Text shown –
== Segment start ==

Meanwhile, Tesla started taking orders for its all-electric Roadster last month. Porsche plans to sell its Million-E electric car in 2019, a company spokesperson confirmed.
Ultimately, the ability of Lamborghini’s new EV initiative to keep up with competitors depends largely on the company’s ability to meet shifting consumer and regulatory demands, according to IHS Markit senior auto analyst Stephanie Brinley.
“Regulation, and making sure you understand the tech and are ready to adapt as necessary, is a really big part of this EV drive ― even for a supercar maker,” she told TechCrunch.
And for luxury performance makers, such as Ferrari and Lamborghini, “it’s also about having a sense of what their buyers will accept, and won’t accept,” said Brinley of the jump to all electric.
In today’s transitional auto market, gauging consumer preferences is a tougher proposition: even for luxury brands who get to know their elite clientele (who can drop $200,000 on a car) pretty well.
“It really is about reading where supercar consumers will want to be and…preparing as much as possible to follow the market wherever it goes,” said Brinley of Lambo’s MIT EV initiative.
Lamborghini gave a sop to that market with the unveiling of its extremely hypothetical Terzo Millennio concept car. Despite the fanfare (and shocked headlines), there’s very little of the car that’s functional (or even actual).
The idea was to let a forward-looking development team run with the notion, giving chase to the MIT team. “Here we are showing a design and now I am asking the engineers and the students [at MIT] to develop the technology,” Terzo Millennio concept car designer Mitja Borkert told TechCrunch.
According to Lamborghini CTO Maurizio Reggiani, Lambo’s Third Millennium vehicle (for which, again, there are no immediate plans) will be all electric, have a body that doubles as a battery, and meet Lamborghini’s design and performance criteria.
A core part of the tech is the car’s conceptual power setup ― four electric motors, built into the wheels, doubling as brakes, and fueled by supercapacitors and energy storage devices built into the body.
Integrating supercapacitors into the shell would solve the weight, weight distribution and driving duration challenges that have hindered performance electric cars, Reggiani explained at an MIT media roundtable, earlier this year.
Another Third Millennium concept is development of a self-healing carbon-fiber body, to repair nicks and dents to the shell.

== Segment end ==

Work item A –
In the article on Lamborghini's electric car plans, write out the passage between "The idea was" and "and performance criteria.", inclusive, substituting "researchers" for "engineers".
Work item B –
In the article on Lamborghini's electric car plans, what challenges would integrating supercapacitors into the shell solve?

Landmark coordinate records
== Segment start ==

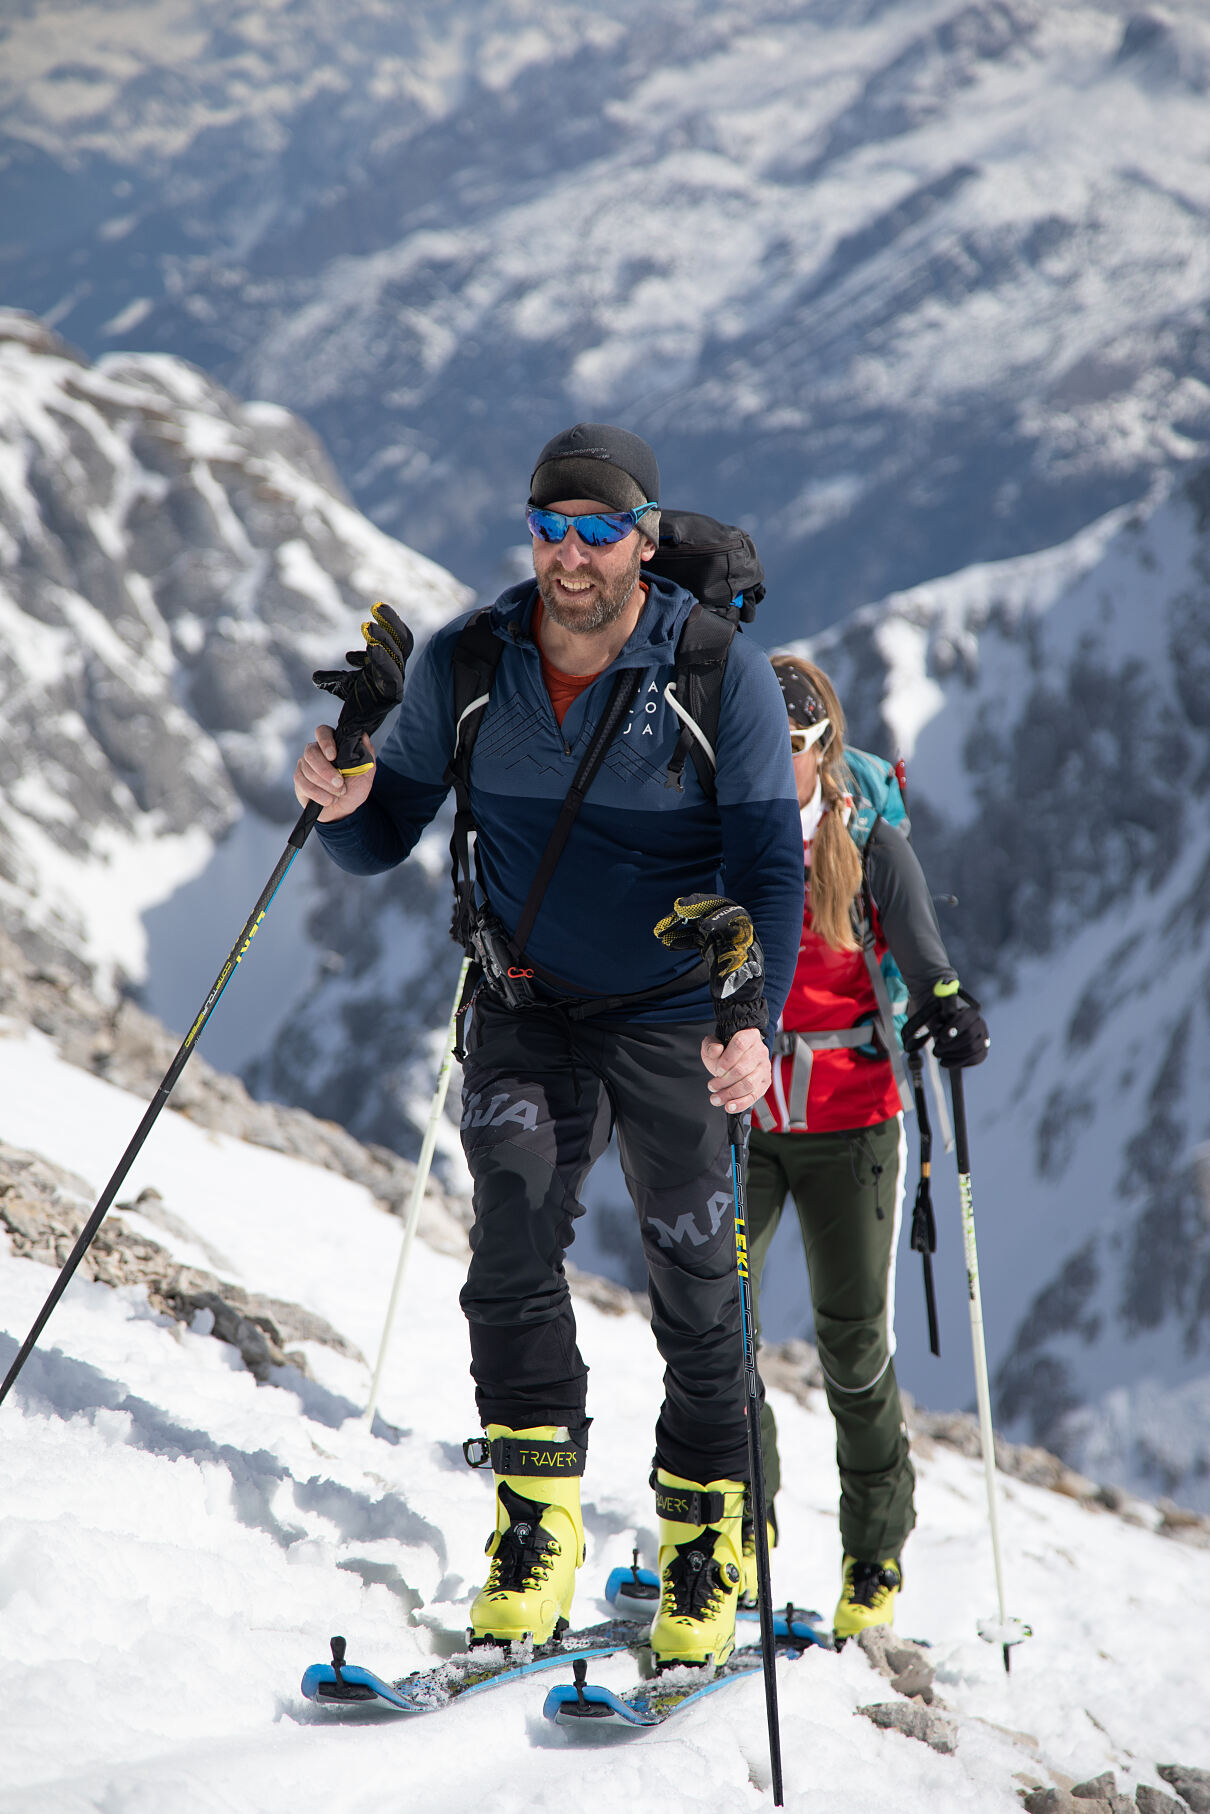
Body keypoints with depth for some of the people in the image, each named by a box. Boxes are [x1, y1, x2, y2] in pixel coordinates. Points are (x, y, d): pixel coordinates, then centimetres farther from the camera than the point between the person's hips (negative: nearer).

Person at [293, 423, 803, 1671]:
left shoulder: (724, 675, -13)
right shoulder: (465, 665, -5)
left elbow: (770, 865, -14)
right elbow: (385, 842, 1)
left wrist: (753, 1021, -30)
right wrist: (346, 804, -24)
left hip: (673, 1023, -2)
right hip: (527, 1011, 2)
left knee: (695, 1288, 3)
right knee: (512, 1256, -15)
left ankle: (705, 1542, 20)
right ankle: (537, 1529, -6)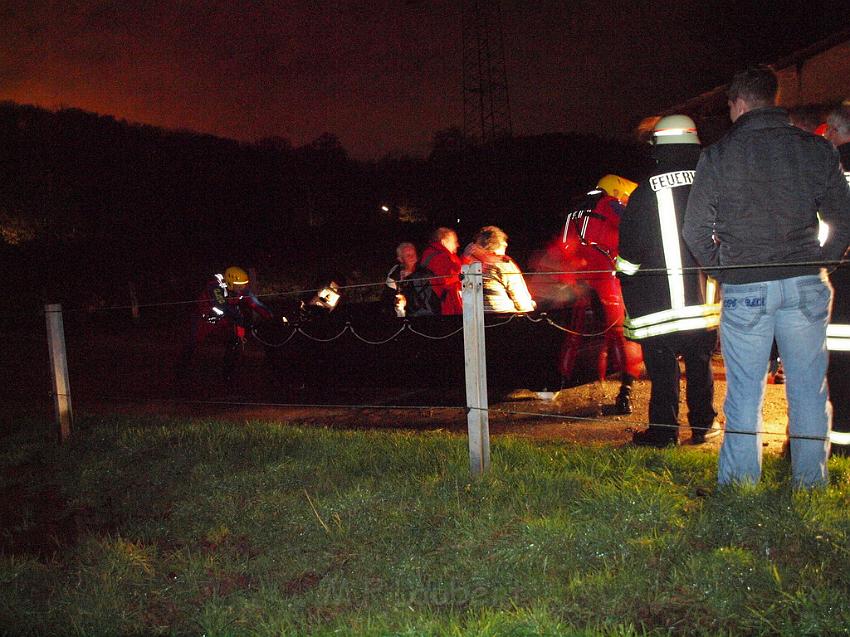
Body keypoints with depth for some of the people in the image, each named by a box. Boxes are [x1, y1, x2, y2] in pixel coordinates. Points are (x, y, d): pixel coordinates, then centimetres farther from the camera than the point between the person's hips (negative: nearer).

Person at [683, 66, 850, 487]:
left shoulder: (718, 157, -1)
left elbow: (694, 230, -1)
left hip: (745, 290, -2)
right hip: (806, 286, 2)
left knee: (744, 394, 5)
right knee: (809, 390, 9)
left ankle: (739, 486, 11)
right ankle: (810, 483, 16)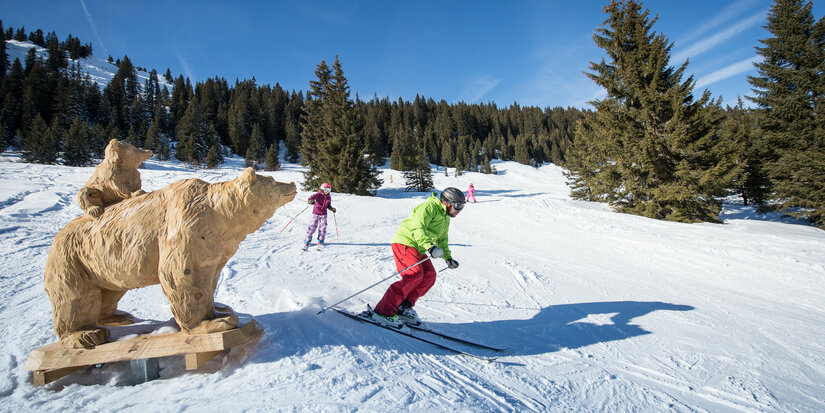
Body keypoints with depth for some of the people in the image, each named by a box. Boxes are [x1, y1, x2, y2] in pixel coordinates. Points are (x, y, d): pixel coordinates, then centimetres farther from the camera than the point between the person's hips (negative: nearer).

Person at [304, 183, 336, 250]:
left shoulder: (329, 197, 6)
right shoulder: (318, 195, -9)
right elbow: (310, 199, -21)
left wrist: (332, 209, 2)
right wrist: (311, 201, -43)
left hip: (323, 214, 4)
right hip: (316, 213, -4)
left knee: (323, 227, -4)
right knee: (312, 226, -7)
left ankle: (320, 242, 7)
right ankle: (307, 241, 2)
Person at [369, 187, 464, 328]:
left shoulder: (445, 217, 19)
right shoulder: (430, 207, -14)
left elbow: (442, 239, 32)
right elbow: (418, 228, -29)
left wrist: (448, 257, 27)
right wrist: (430, 247, -40)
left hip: (417, 248, 10)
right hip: (405, 242, -10)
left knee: (429, 275, -4)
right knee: (415, 275, -23)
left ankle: (403, 308, -1)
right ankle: (383, 311, -22)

== Segment end ==

Exercise solution A –
The idea was to let a forward-looking development team run with the notion, giving chase to the MIT team. “Here we are showing a design and now I am asking the researchers and the students [at MIT] to develop the technology,” Terzo Millennio concept car designer Mitja Borkert told TechCrunch.
According to Lamborghini CTO Maurizio Reggiani, Lambo’s Third Millennium vehicle (for which, again, there are no immediate plans) will be all electric, have a body that doubles as a battery, and meet Lamborghini’s design and performance criteria.

Exercise solution B –
The weight, weight distribution and driving duration challenges that have hindered performance electric cars.